Blockchain technology allows distributed retention of encrypted data and is at the heart of cooperative cloud storage
Given that crypto-currency bitcoin is the poster-child for blockchain technology, it’s no surprise that much of the blockchain fuss – and, indeed, much of the actual blockchain work – is focused on payment systems and related areas such as invoicing and tax reporting.
Yet blockchain as a technology is far more widely applicable than this. At heart, it is simply a cryptographic method of distributing data and recording transactions.
Blockchain’s power lies not only its heavy encryption, but also its distribution across a chain of computers, rendering it even harder (and prohibitively expensive) to attack.
It is a distributed database on steroids: a self-verifying sequential storage scheme that can be used to immutably record transactions, ownership or identity, to negotiate and enforce contracts, and much more besides.
It has accordingly been used within a number of replicated databases and similar projects.
Tamper-proof data
For example, backup and storage specialist Acronis has used it to prove that stored data has not been tampered with – in effect creating a verifiable backup.

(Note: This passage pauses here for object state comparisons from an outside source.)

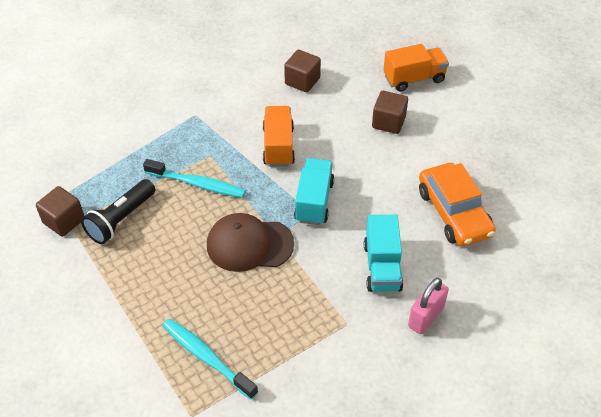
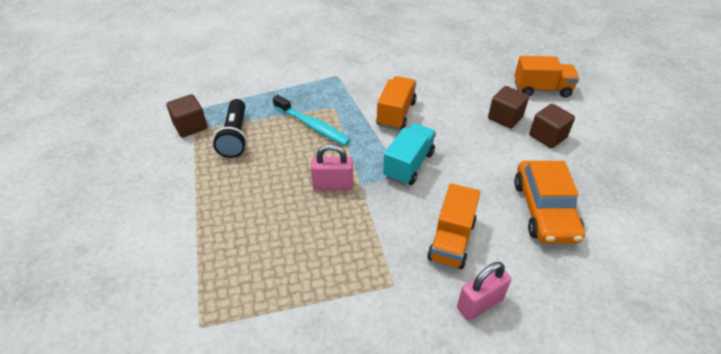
camera: 20 degrees right, 5 degrees down
black flashlight [81,179,155,244] -> black flashlight turned 60 degrees counterclockwise [213,99,247,158]
turquoise toothbrush [163,319,258,400] -> none
brown cap [207,213,294,272] -> pink padlock [311,144,353,191]
brown cube [284,50,321,92] -> brown cube moved to [529,104,575,148]
turquoise truck [364,215,403,292] -> orange truck [427,183,480,269]

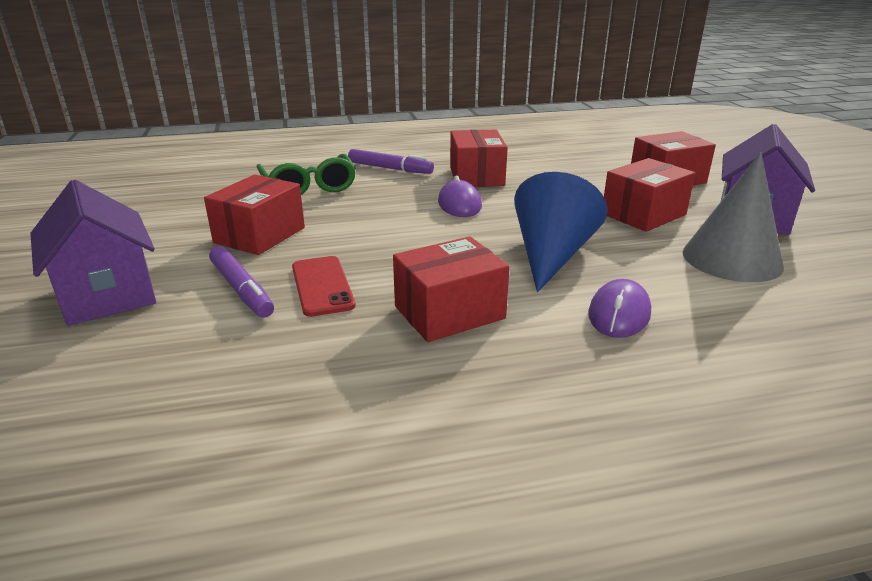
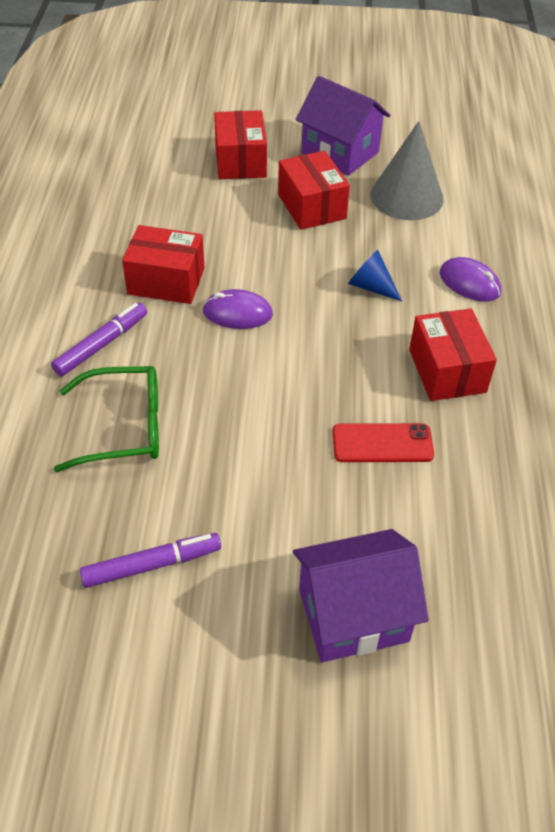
camera: 75 degrees left, 20 degrees up
red box [204,175,305,255] -> none
purple marker [209,246,274,318] -> purple marker moved to [80,533,221,588]
blue cone [514,172,608,292] -> blue cone [348,250,402,301], size x0.55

To make blockchain practical from a cost perspective, the Acronis technology stores only hashes of its data blocks. It could store the whole thing, according to Acronis CEO Serguei Beloussov, but that would be more expensive, and in any case the encrypted and distributed hashes are enough to verify the data blocks.
Verifiability
Blockchain does not just store data in a distributed and encrypted form – there are, after all, other schemes that can also do that – it does so via a sequential chain in which each block contains a cryptographic hash of the block before it in the chain. This links the blocks, creating a decentralised transaction ledger.
Whether public or private, the ledger allows the stored data to be verified as consistent, and because it is decentralised it provides resistance to external attacks and malicious actors within the system.
Significantly, a blockchain can also still generate and replicate data despite only intermittent network connectivity. As for security, hackers’ reported theft of bitcoins is more to do with their owners’ inadequate digital wallet security than with any weakness in the blockchain technology.
No more middlemen
For many observers, the biggest change that blockchains are likely to bring is disintermediation. That is because a well-designed and publicly accessible blockchain can replace many of the functions that we currently rely on intermediaries for, such as providing a trustworthy trading environment, ensuring contract compliance, guarding against fraud and handling financial transactions.
And, it turns out, that kind of functionality can even be turned to the provision of data storage.
Storj’s cloud storage
Storj Labs uses blockchains to create a decentralised cloud system using spare disk space allocated by a community of “farmers” who receive rent in Storj’s native cryptocurrency. Stored files are “shredded” and the shards encrypted and distributed across the available storage – this is where such blockchain features as a transaction ledger, public/private key encryption, and cryptographic hash functions come in.
For Storj Labs, blockchain elegantly solves many of the challenges around putting your files on someone else’s home or office computer or NAS device. In particular, the shards are protected against intrusion, and three copies of each are stored to provide redundancy in case a remote system goes offline.